Гермиона лежала на кровати, устремив в потолок пустой от усталости взгляд, наслаждаемый ночной темнотой, а не режущим солнечным светом жаркого лета. Руки сцеплены на груди, а каштановые, всегда непослушные, не поддающиеся укладке кудри, что были ещё местами мокрые от принятого душа, раскинулись по мягкой подушке. Обмякшее от неги вымотанности тело облачено в нежную ткань пижамы, дарующей предвкушение сна, преподносящего покой. Покой, которого ей не хватало.
И этот покой девушка находила не только во сне. Книги. Ей нужны книги для того, чтобы уйти от суровой реальности. Чтобы уйти от самой себя.
Она прочитала всю свою домашнюю библиотеку и она была не в духе для того, чтобы окунаться в одно и тоже, уже знакомое, ведь оно станет напоминать о реальности. О том, кто она. Что любит Гермиона Грейнджер. Гермиона Грейнджер, которую она начнёт избегать. Ей требовалось перерождение и оно также затрагивало новизну.
***
Флориш и Блоттс - самый известный книжный магазин во всей Магической Англии. И не зря он обрёл такую популярность, ведь там действительно самый широкий ассортимент книг. Учебники для студентов, научная литература, сказки, романы... к чему же из этого тянется сейчас истерзанная ненавистью душа самой главной книголюбки Великобритании?
Меряя неспешными шагами брусчатые дороги Косого Переулка, Гермиона предавалась мыслям о книгах, которые намеревалась купить. Может, набрать в корзину произведения одного жанра? А может разных? Единственная дилемма, занимающая девушку на данный момент. Наконец-то единственная. Так приятно ни о чём не думать, кроме любимых бумажных друзей. Друзей, что тебя не забудут и нагло не предадут.
Вчера, перед тем, как закрыть глаза и отдаться коварным лапам Морфея, уносящего тебя в страну обманных грёз, Гермиона решила разослать приятелям письма о том, что она хочет абсолютнейшего уединения и что не стоит за неё переживать. Всё правда в порядке, просто черты интроверта захотели взять верх, что часто у неё бывает.

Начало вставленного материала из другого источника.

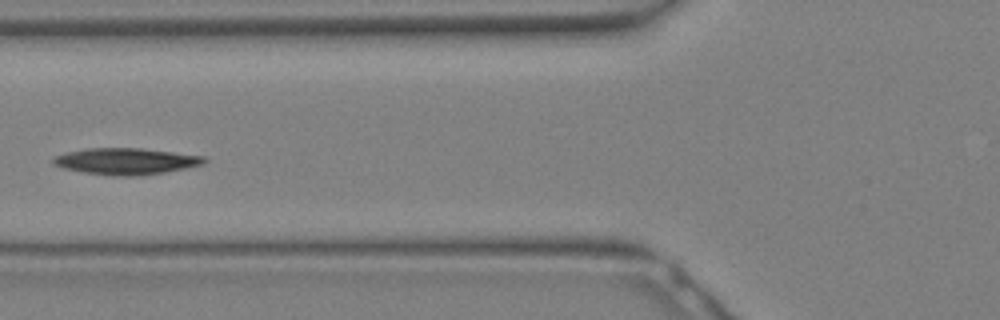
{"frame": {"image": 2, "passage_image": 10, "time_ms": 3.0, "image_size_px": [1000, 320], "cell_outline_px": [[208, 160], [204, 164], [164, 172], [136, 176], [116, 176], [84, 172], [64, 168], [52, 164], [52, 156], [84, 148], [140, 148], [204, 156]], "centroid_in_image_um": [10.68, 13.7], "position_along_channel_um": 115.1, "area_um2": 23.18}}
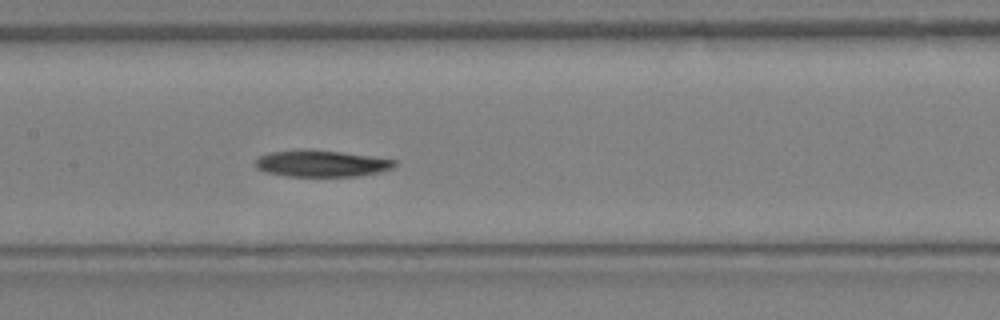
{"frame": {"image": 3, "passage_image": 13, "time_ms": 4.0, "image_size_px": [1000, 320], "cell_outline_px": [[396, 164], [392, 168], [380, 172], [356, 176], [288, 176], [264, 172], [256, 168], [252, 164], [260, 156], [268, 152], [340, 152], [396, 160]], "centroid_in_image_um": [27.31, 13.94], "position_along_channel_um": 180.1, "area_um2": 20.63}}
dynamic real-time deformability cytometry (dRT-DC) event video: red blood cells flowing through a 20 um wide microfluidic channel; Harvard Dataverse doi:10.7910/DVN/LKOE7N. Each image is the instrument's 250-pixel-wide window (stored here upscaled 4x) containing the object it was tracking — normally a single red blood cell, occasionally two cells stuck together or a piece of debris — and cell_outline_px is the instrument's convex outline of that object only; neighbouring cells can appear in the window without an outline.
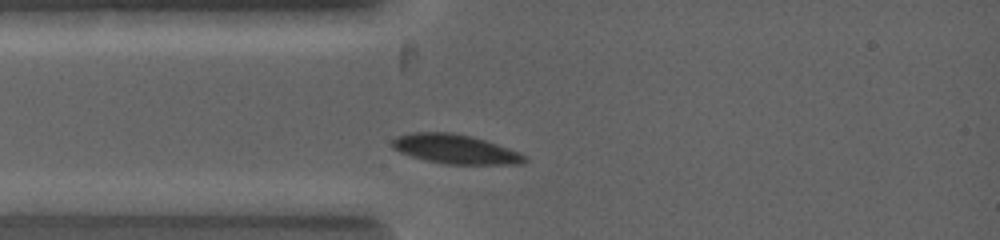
{"species": "common noctule bat (a hibernating species)", "species_latin": "Nyctalus noctula", "temperature_condition": "warm", "stored_images_in_passage": 3, "camera_frame_rate_fps": 5000, "um_per_image_px": 0.085, "animal": {"sex": "female", "body_mass_g": 19.0, "forearm_length_mm": 53.3}, "frame": {"image": 1, "passage_image": 3, "time_ms": 0.6, "image_size_px": [1000, 240], "cell_outline_px": [[528, 160], [524, 164], [444, 164], [412, 156], [400, 152], [392, 148], [392, 140], [396, 136], [412, 132], [452, 132], [472, 136], [520, 152], [528, 156]], "centroid_in_image_um": [38.72, 12.67], "position_along_channel_um": 46.3, "area_um2": 22.66}}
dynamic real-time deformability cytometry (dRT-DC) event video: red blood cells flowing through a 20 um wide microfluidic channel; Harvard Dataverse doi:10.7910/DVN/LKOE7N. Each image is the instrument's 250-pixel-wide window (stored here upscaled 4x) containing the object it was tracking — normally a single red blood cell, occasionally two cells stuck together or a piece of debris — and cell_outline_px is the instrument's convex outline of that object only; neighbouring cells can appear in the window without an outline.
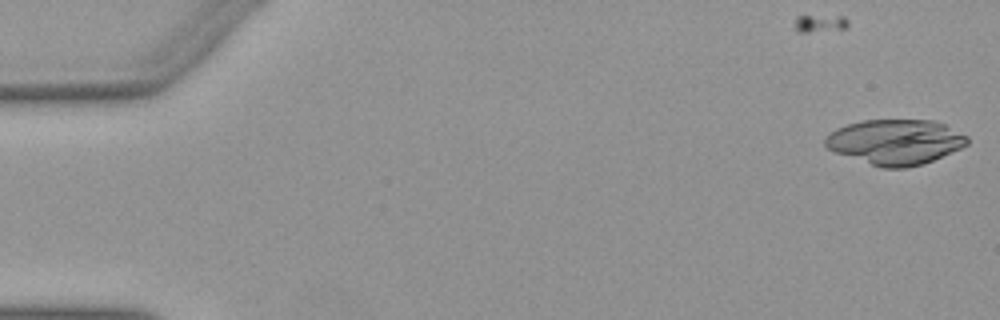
{"species": "Egyptian fruit bat (a non-hibernating species)", "species_latin": "Rousettus aegyptiacus", "temperature_condition": "warm", "stored_images_in_passage": 17, "camera_frame_rate_fps": 3000, "um_per_image_px": 0.085, "animal": {"sex": "female"}, "frame": {"image": 1, "passage_image": 1, "time_ms": 0.0, "image_size_px": [1000, 320], "cell_outline_px": [[968, 144], [960, 148], [924, 164], [904, 168], [880, 168], [836, 152], [828, 148], [824, 144], [824, 140], [836, 128], [848, 124], [864, 120], [932, 120], [944, 124], [968, 136]], "centroid_in_image_um": [76.12, 12.07], "position_along_channel_um": 8.9, "area_um2": 37.17}}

Совы пока что не прилетали в её окно и в почтовом ящике оставалось пусто, что Гермиону, безусловно, радовало. Будет лучше, если её лишат доскональных расспросов, ведь они могут пробудить её унявшегося, бушующего зверя. Конечно, не факт, далеко не факт, что по возвращению домой не обнаружится ответ заботливого Рона, но пусть будущее остаётся будущим и Гермиона насладится настоящим, где она вдыхает свежий, после прошедшего дождя воздух, получает упоение от относительной безлюдности пересекаемых ею улиц, и испытывает предвкушение от приближения к заветному месту.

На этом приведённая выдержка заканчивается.